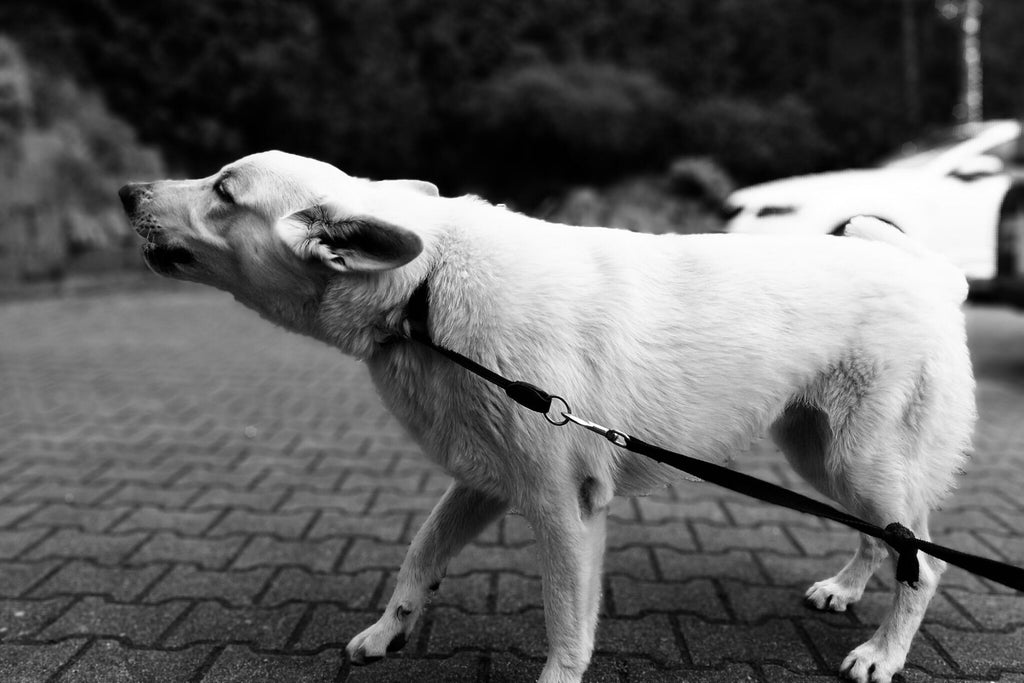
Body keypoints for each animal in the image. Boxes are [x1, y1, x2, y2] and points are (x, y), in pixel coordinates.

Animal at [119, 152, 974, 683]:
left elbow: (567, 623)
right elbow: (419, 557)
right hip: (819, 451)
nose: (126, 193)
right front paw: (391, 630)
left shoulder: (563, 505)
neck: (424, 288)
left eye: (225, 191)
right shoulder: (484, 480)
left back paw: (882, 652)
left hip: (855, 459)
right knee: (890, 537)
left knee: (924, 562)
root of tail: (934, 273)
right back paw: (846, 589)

...

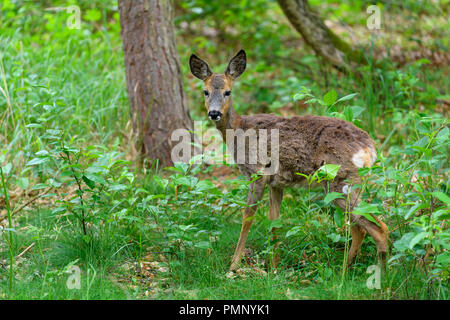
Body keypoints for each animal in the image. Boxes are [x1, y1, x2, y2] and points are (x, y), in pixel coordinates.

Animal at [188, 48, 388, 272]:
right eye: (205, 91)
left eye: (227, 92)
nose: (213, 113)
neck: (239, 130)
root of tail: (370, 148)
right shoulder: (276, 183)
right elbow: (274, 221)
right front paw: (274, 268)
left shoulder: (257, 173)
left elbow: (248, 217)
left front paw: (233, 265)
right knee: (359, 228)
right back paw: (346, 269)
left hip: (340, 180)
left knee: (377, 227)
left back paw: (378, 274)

• Task brief:
In the listing above, find the line containing "right elbow: (274, 221)" and the line containing "left back paw: (378, 274)". Output them and every line between, exactly, and nothing else.

• Exercise result:
right elbow: (274, 221)
right front paw: (274, 268)
left shoulder: (257, 173)
left elbow: (248, 217)
left front paw: (233, 265)
right knee: (359, 228)
right back paw: (346, 269)
left hip: (340, 180)
left knee: (377, 227)
left back paw: (378, 274)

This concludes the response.